Redner(in): Christina Weiss
Datum: 11.04.2005
Untertitel: Rede der Beauftragten der Bundesregierung für Kultur und Medien, Staatsministerin Christina Weiss, gehalten bei der Auftaktveranstaltung von Klicksafe.de am 11. April 2005 in Düsseldorf.
Anrede: Anrede,
Quelle (evtl. nicht mehr verfügbar): http://archiv.bundesregierung.de/bpaexport/rede/75/814475/multi.htm
was sind eigentlich noch wissenswürdige Dinge? Das Internet verspricht uns viel davon und lockt doch oft genug auf einen weißen Planeten zu einer Abenteuerreise. Man reist ins Ungewisse, ahnungslos, welche Abgründe sind hinter so manchen Adressen vermuten."Die wissenswürdigen Dinge", sagt Kant "häufen sich in unseren Zeiten. Bald wird unsere Fähigkeit zu schwach und unsere Lebenszeit zu kurz sein, nur den nützlichen Teil daraus zu fassen." Damit sind wir beim heutigen Thema: Wie kann man das Internet nutzen, die wissenswürdigen Dinge erkennen und verhindern, dass der Rausch des Digitalen schadet. Es geht darum, wie man sich beim Surfen schützen kann. Und wer bei einem Namen wie "klicksafe.de" an so manche AIDS-Kampagne der achtziger Jahre denkt, liegt doch eigentlich gar nicht so verkehrt. Wie wichtig die Aufgabe ist, der sich das Projekt Klicksafe.de annimmt, zeigt eine ZDF-Umfrage. Danach räumt die Mehrzahl der Befragten dem Kinder- und Jugendschutz nach dem Kampf gegen die Arbeitslosigkeit den zweiten Platz unter den wichtigsten Aufgaben ein, denen sich eine Gesellschaft anzunehmen hat. Erst auf dem dritten Rang landen die Rente, die Gesundheitsvorsorge oder das Bekämpfen der Kriminalität.

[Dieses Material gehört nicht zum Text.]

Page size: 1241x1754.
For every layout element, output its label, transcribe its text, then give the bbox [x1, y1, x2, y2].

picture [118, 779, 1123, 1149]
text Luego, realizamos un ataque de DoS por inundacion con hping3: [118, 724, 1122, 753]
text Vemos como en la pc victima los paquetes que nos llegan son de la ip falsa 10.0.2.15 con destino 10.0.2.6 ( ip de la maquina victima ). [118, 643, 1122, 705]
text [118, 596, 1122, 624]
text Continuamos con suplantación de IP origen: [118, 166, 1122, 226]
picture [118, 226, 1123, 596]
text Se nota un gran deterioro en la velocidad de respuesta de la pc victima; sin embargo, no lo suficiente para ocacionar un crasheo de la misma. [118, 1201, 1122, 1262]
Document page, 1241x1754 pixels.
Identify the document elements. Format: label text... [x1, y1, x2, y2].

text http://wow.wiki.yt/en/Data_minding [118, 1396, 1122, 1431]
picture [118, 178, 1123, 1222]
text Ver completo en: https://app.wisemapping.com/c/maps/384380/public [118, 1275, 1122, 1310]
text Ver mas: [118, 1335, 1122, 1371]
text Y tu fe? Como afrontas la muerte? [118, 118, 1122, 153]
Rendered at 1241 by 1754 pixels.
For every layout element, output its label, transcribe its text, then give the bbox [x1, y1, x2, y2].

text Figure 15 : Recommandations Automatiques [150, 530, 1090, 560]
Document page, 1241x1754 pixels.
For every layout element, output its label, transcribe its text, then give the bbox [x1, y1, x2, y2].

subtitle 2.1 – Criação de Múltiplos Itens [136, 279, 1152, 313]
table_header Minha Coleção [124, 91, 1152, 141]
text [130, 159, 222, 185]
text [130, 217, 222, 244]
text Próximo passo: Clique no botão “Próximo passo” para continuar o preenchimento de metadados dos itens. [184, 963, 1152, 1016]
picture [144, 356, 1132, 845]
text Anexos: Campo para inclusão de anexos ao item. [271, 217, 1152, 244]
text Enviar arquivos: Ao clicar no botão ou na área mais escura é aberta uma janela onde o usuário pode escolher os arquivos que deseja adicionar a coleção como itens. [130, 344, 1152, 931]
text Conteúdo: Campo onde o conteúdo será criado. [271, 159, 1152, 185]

Extremistische und rassistische Inhalte oder Straftaten in aller Härte zu bekämpfen, wird ebenso erwartet wie ein umfassender Verbraucherschutz.
Aber selbst diese Aufzählung greift noch erheblich zu kurz: Schutzbarrieren allein gewähren noch keinen Schutz! Der Surfer muss in der Lage sein, ein hochwertiges Angebot von einem minderwertigen zu unterscheiden. Nur das führt zur Erkenntnis, schlechte Inhalte einfach ignorieren zu können. Kurzum: Ich möchte an dieser Stelle für eine umfassenden und positiven Begriff der Sicherheit im Internet plädieren.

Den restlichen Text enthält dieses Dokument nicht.